Jetzt habe ich mir naklar gedacht gleich mal mit dem fetten teil versuchen (219MB) aber wenn ich das öffnen will, kommt voll die error message: (ich tipp einfach mal alles ab)
"VirtaulDub Error:
Couldn´t locate decompressor for format 'dvsd' (unknown)

VirtualDub requires a Video for Windows (VFW) compatible codec to decompress video. DirectShow codec, such as those used by Windows Media Player, are not suitable."

nochmal zur erklärung wie das 219MB grosse file zusammen gestellt wurde.
(PAL 25frames System bei neu ausgewählt).Also, 1545 jpegs in Premiere pro eingelesen und das Standbild auf 1 frame gestellt. ca 1.01min. dazu noch ne wav von ca 1min. dann nur noch enter gedrückt.

@kasper
du meinst ich brauche premiere nicht.
wie bekomme ich es dann hin das ich mit virtualdub 1545bilder zu einem Movie bekomme?

danke für jede hilfe


----------



## kasper (25. Dezember 2003)

* [Aufgaben]:
1: Wie viele JPEG-Bilder wurden laut dem Forumstext über den VirtualDub-Fehler in Premiere Pro eingelesen?
2: Führen Sie den Forumstext über den VirtualDub-Fehler ab seiner letzten Zeile weiter.
Die Datensätze spielen hierfür keine Rolle.

* [Bereitgestellte Datensätze]:
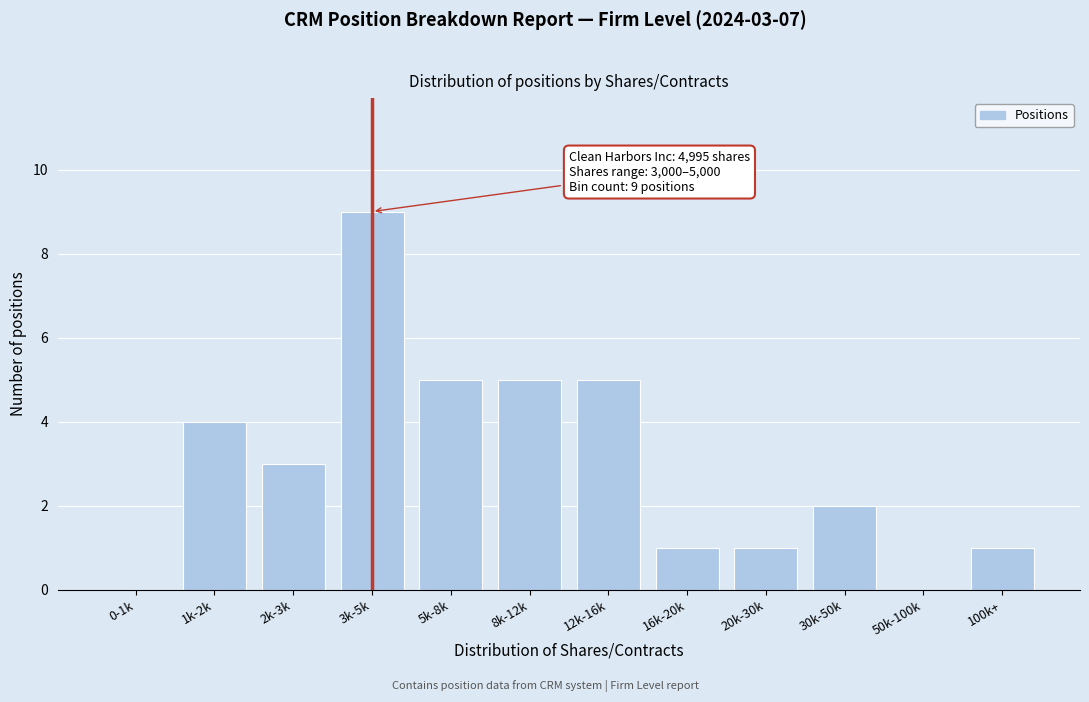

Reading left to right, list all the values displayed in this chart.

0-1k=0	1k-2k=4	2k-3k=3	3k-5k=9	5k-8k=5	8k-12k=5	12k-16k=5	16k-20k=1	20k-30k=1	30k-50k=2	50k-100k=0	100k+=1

==

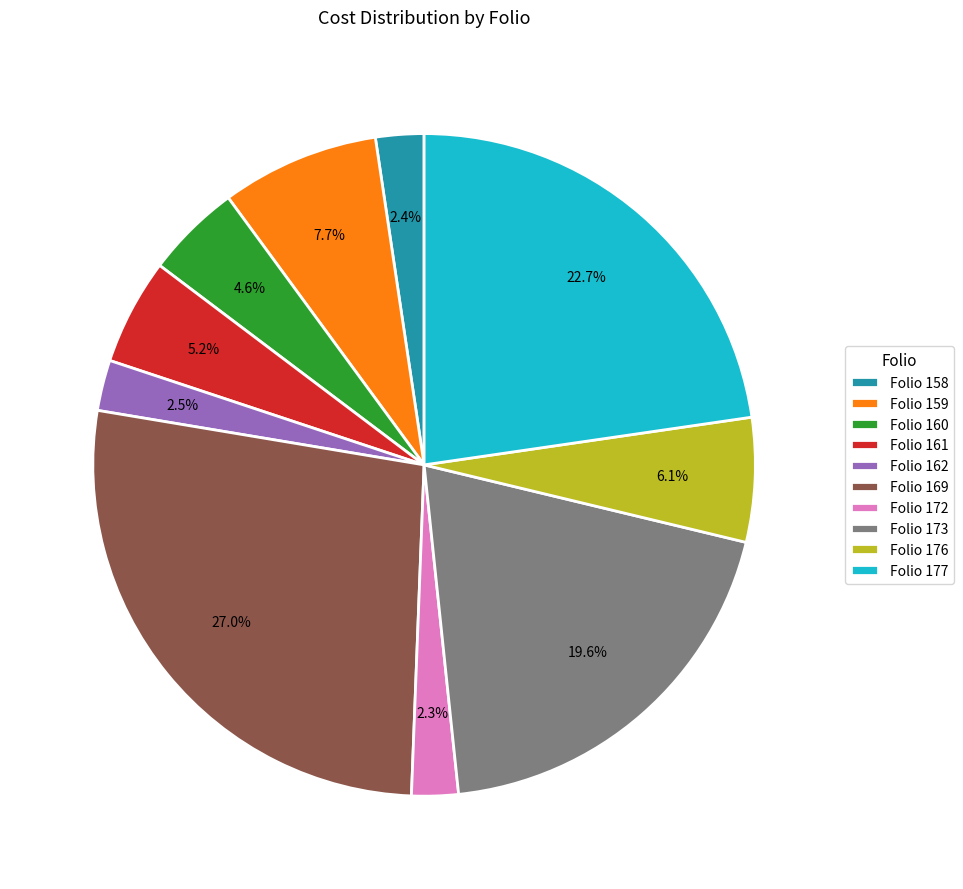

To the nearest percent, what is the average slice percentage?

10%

* [Lösungen]:
1: 1545 JPEG-Bilder.

2:
Ich hatte mit meiner Vermutung Recht. Die Fehlermeldung von VirtuaDub bedeutet, dass du noch ein  DV-Codec installieren musst. Du kannst es z.B. von MainConcept herunterladen. Das Wasserzeichen in der Demoversion wird ignoriert, weil du es ja in DivX  umwandelt.

Wie man die Einzelbilder ohne Premiere zu einen Video macht, habe ich bereits weiter oben beschrieben.


----------



## SlipknotMaggot (25. Dezember 2003)

> _Original geschrieben von kasper _
> *
> Ich rendere meine 3D Animationen auch immer in Einzelbilder. Danach lade ich die fertiggerenderten Bilder in meinen 3D-Programm als Backgound in einer neuen LEEREN Szene und lasse es als AVI berechen. Man kann auch VirtualDub verwenden, um aus den Einzelbilder ein Video zu machen. Allerdings müssen die Einzelbilder als TGA oder BMP vorliegen. *



ja ok hier steht es. aber ich werde daraus nicht wirklich schlau.
ich wüsste jetzt nicht wie ich mal eben 1545 bilder mit 3ds max lade um dann die in ein movie zu rendern.
ich weiss zwar wie man ein backround macht aber nur mit einem bild nicht aber mit 1545. die müssen ja als frame abgespielt werden.

EDIT: schonmal fettes danke kasper das mit dem DV-codec  jetzt. kann das movie in virtualdub laden. mega besten dank. jetzt noch das mit den bildern/rendern hin bekommen und ich bin richtig zufrienden.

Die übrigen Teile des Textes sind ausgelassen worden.